▶ _TASK TO COMPLETE_: Print the whole listing exactly as it appears, but skip the pictures.

▶ _DATA SEGMENT_:
::::::::
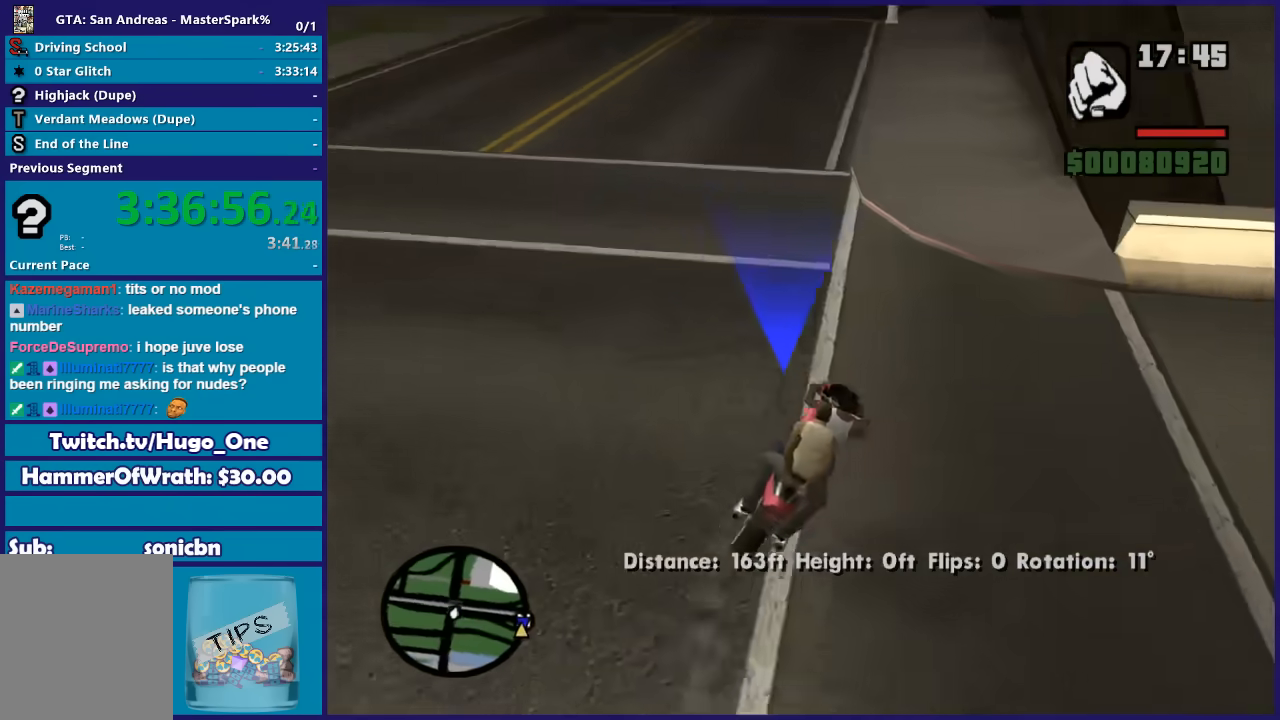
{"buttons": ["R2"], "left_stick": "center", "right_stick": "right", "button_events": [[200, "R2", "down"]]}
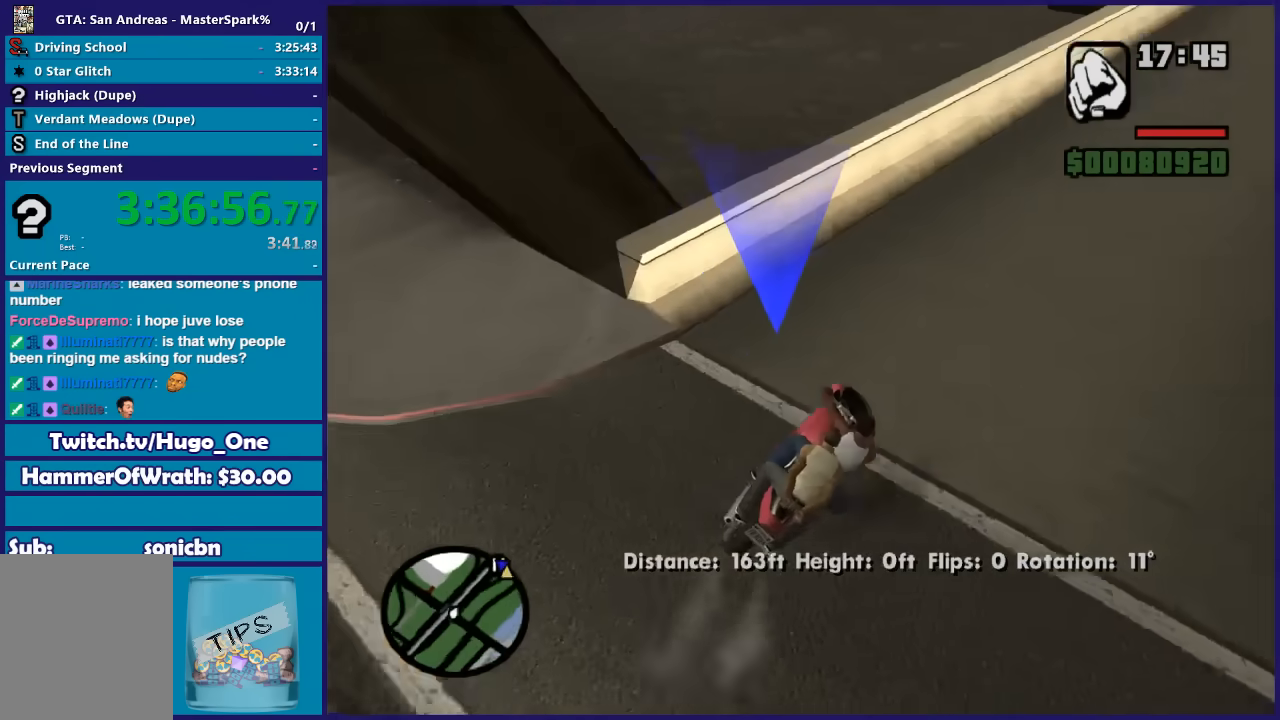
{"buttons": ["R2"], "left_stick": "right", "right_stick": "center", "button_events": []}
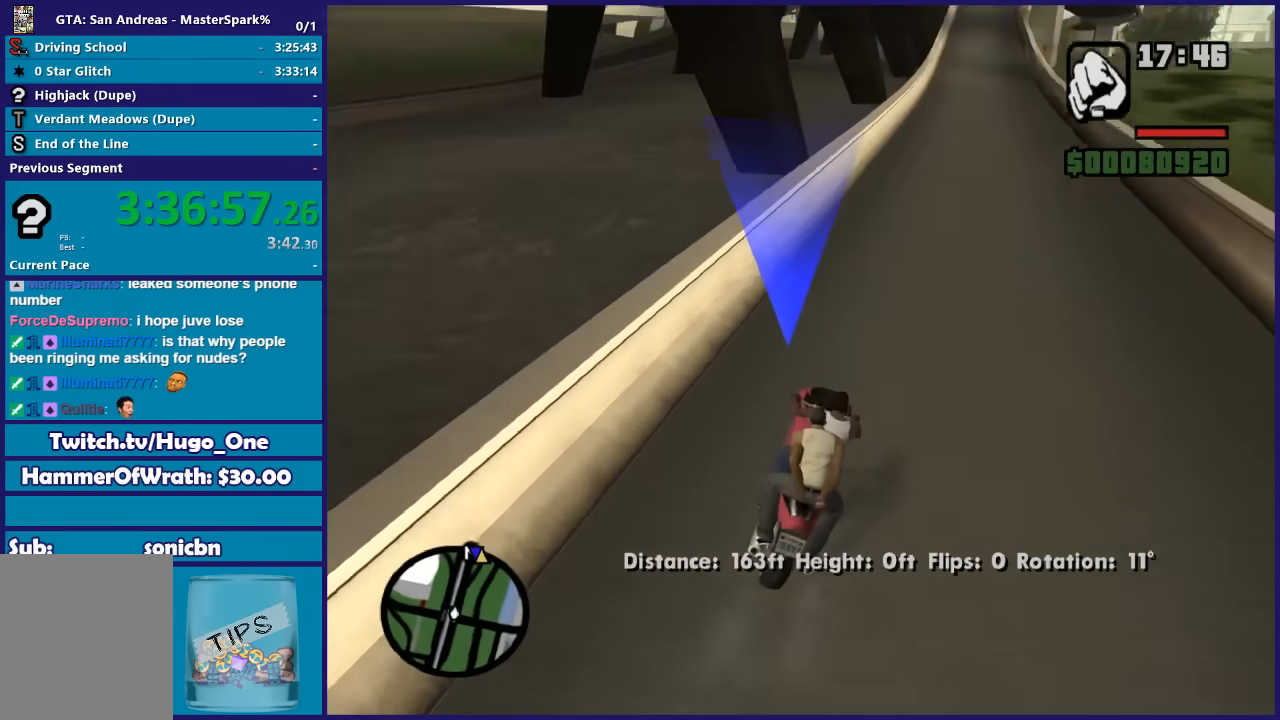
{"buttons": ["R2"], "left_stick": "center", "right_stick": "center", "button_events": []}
::::::::
▶ _OUTPUT BELOW_:
{"buttons": ["R2"], "left_stick": "center", "right_stick": "right", "button_events": [[200, "R2", "down"]]}
{"buttons": ["R2"], "left_stick": "right", "right_stick": "center", "button_events": []}
{"buttons": ["R2"], "left_stick": "center", "right_stick": "center", "button_events": []}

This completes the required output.